In Eq. (14), the first product term is the transconductance gain of OTA1, while gm2 represents the transconductance amplifier of OTA2.

Now, on selecting the different types of impedance Z, three different cases can be studied.

3.2.1 Case 1: When Z is Selected as Resistance R

In this case, Eq. (14) can be modified as follows:

$$ V_{{{\text{in}}}} = k\left( { g_{{{\text{m}}2}} \frac{R}{{C_{1} }}\int_{0}^{t} {I_{{{\text{in}}}} {\text{d}}t^\prime - V_{{{\text{th}}}} - V_{{{\text{SS}}}} } } \right) I_{{{\text{in}}}} RR_{1} $$
(15)

It can be deduced from Eq. (15) that by choosing Z as resistance R, the circuit of Fig. 8 realizes the function of a charge-controlled memristor.

3.2.2 Case 2: When Z is Selected as Capacitance C

For the use of the capacitance, the i–v relationship of the circuit can be computed from Eq. (14) as follows:

$$ V_{{{\text{in}}}} = k\left( { g_{{{\text{m}}2}} \frac{1}{{CC_{1} }}\int_{0}^{t} {\int_{0}^{t^\prime } {} } I_{{{\text{in}}}} {\text{d}}k{\text{d}}t^\prime - V_{{{\text{th}}}} - V_{{{\text{SS}}}} } \right)\frac{1}{{C_{1} }}\int_{0}^{t} {I_{{{\text{in}}}} {\text{d}}t^\prime R_{1} } $$
(16)

On comparing Eq. (16) with the standard charge-controlled capacitance equation, we can understand that Eq. (16) is realizing the function of a charge-controlled memcapacitor.

3.2.3 Case 3: When Z is Selected as Inductance L

In this case, the input i–v relationship of the designed circuit is obtained as follows:

$$ V_{{{\text{in}}}} = k\left( { g_{{{\text{m}}2}} \frac{L}{{C_{1} }} I_{{{\text{in}}}} - V_{{{\text{th}}}} - V_{{{\text{SS}}}} } \right)ZR_{1} L \frac{{\text{d}}}{{{\text{d}}t}}\left( { I_{{{\text{in}}}} } \right) $$
(17)

Equation (17) suggests the realization of only a nonlinear current-controlled inductor.
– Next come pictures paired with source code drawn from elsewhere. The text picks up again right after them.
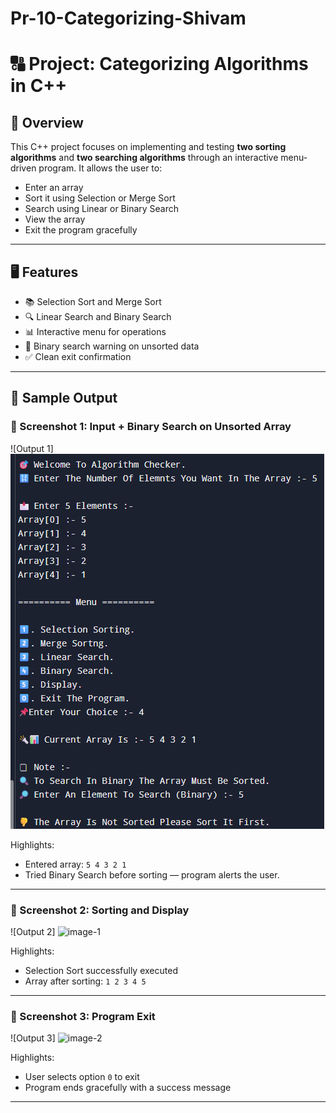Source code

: # Pr-10-Categorizing-Shivam

# 🔠 Project: Categorizing Algorithms in C++

## 📝 Overview
This C++ project focuses on implementing and testing **two sorting algorithms** and **two searching algorithms** through an interactive menu-driven program. It allows the user to:
- Enter an array
- Sort it using Selection or Merge Sort
- Search using Linear or Binary Search
- View the array
- Exit the program gracefully

---

## 🖥️ Features
- 📚 Selection Sort and Merge Sort
- 🔍 Linear Search and Binary Search
- 📊 Interactive menu for operations
- 🚫 Binary search warning on unsorted data
- ✅ Clean exit confirmation

---

## 🧪 Sample Output

### 📸 Screenshot 1: Input + Binary Search on Unsorted Array  
![Output 1] 
![alt text](image-1.png)


Highlights:
- Entered array: `5 4 3 2 1`
- Tried Binary Search before sorting — program alerts the user.

---

### 📸 Screenshot 2: Sorting and Display  

![Output 2] 
![image-1](https://github.com/user-attachments/assets/86e23fd0-ac1f-4ab5-8aea-fbfbd29bf818)


Highlights:
- Selection Sort successfully executed
- Array after sorting: `1 2 3 4 5`

---

### 📸 Screenshot 3: Program Exit  
![Output 3] 
![image-2](https://github.com/user-attachments/assets/7aa24717-adcc-4178-a3a5-51066327d8be)

Highlights:
- User selects option `0` to exit
- Program ends gracefully with a success message

---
Therefore, selecting the impedance Z as inductance L does not provide the emulation of a charge-controlled meminductor.

Therefore, the circuit concept of Fig. 3 is unable to realize all three memelements with a single input single element-controlled structure.

4 Conclusion

The paper discusses that a single input single element-controlled Flux-dependent multi-memelement emulator provides the realization of only the ideal memristor and ideal meminductor, and the other case results in a nonlinear voltage-controlled capacitor. Similarly, in the case of the current-controlled emulator, the ideal memristor and memcapacitor are realized but the third one is obtained as a nonlinear inductor. There is no possibility to modify these circuit configurations by executing any change in the emulator circuits into a perfect universal memelement emulator without losing the various advantages of the emulator related to flexibility. Therefore, it is proved in this article that such universal memelement emulators cannot be designed whose behavior can be switched only by executing a single change in the circuit configuration.